NGINX, ssl, CORS, and caching of Access-Control-Allow-Origin value cross-site

Question

I am trying to write an nginx config that will handle two sites on both http and https, it seems to work as long as a client never visits both sites, but if they do there are caching/cross-site issues.

# Allow cross origin
location ~* \.(eot|svg|ttf|woff|woff2|json)$ {
    if ($http_origin ~* (https?://(admin\.)?example\.com(:[0-9]+)?)) {
        add_header 'Access-Control-Allow-Origin' "$http_origin";
    }
}

So if I load example.com, everything works, but then when I load admin.example.com I get issues like this

(index):1 XMLHttpRequest cannot load http://origin.example.com/js/data-lib/currency.json. The 'Access-Control-Allow-Origin' header has a value 'http:// example . com' that is not equal to the supplied origin. Origin 'http:// admin . example . com' is therefore not allowed access.

As near as I can tell this is because the browser cached the original request with the header it came with, and now it's denying me even though another request from the server would allow it. The proof is if I check the Disable Cache in the Chrome Developer tools then the issue never happens.
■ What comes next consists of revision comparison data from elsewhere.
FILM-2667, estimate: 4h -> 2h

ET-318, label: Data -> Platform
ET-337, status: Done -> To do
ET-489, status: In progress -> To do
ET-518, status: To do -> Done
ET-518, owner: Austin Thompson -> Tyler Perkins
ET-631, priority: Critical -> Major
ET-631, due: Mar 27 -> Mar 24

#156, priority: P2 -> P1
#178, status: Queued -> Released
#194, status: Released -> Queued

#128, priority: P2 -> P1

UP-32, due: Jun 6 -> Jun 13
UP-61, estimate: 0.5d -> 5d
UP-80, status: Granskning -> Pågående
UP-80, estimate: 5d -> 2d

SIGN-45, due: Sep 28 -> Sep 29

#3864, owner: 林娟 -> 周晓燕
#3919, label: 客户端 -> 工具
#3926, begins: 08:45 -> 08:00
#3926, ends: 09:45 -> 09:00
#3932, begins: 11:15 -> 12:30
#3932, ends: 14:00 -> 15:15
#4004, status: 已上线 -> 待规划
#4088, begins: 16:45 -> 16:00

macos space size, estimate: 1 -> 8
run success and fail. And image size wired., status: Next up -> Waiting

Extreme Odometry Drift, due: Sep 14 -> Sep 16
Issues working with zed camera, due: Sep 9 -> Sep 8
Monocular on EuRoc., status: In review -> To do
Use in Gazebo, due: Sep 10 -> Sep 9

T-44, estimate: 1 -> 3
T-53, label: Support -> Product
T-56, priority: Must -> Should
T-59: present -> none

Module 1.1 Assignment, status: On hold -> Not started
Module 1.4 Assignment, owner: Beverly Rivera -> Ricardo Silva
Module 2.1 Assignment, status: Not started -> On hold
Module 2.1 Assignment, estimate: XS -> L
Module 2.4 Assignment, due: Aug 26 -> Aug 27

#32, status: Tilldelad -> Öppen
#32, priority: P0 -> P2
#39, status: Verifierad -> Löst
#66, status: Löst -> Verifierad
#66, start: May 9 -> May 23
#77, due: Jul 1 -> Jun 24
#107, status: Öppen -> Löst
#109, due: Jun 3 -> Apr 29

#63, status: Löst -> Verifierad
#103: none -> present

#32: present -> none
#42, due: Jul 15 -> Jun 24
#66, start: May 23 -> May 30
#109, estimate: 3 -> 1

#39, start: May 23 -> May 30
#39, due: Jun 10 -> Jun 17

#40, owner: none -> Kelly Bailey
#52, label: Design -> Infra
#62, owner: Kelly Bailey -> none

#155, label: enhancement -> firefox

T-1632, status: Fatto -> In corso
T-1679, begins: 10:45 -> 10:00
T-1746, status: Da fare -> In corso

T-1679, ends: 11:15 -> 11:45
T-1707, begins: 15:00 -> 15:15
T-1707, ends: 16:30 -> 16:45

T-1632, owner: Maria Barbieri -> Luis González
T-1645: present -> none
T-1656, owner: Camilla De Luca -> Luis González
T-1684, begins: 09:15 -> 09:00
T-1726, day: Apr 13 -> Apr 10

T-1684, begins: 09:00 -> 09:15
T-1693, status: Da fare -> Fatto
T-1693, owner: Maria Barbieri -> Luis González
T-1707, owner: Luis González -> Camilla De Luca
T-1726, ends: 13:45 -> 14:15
How do I solve this issue? Is it possible to do multiple domains + ssl/http all in one config, or is it necessary to split this up based on the domain and protocol being requested?

(Sorry about the horrible spaces in my example, apparently StackOverflow thinks I'm trying to post links when I'm just writing examples)

Answer 1

If you add the Vary response header with the value Origin, that should have the effect of causing any browser to skip its cache and make a new network request when the value of the Origin request header is different from the Origin value of the request it cached from.

At least it should have that effect in browsers to that conform to the relevant part of the HTTP spec.

So you could update your nginx config to do this:

# Allow cross origin
location ~* \.(eot|svg|ttf|woff|woff2|json)$ {
    if ($http_origin ~* (https?://(admin\.)?example\.com(:[0-9]+)?)) {
        add_header 'Access-Control-Allow-Origin' "$http_origin";
        add_header 'Vary' "Origin";
    }
}

You can read up more in the MDN article on the Vary response header.

The Vary HTTP response header determines how to match future request headers to decide whether a cached response can be used rather than requesting a fresh one from the origin server. It is used by the server to indicate which headers it used when selecting a representation of a resource in a content negotiation algorithm.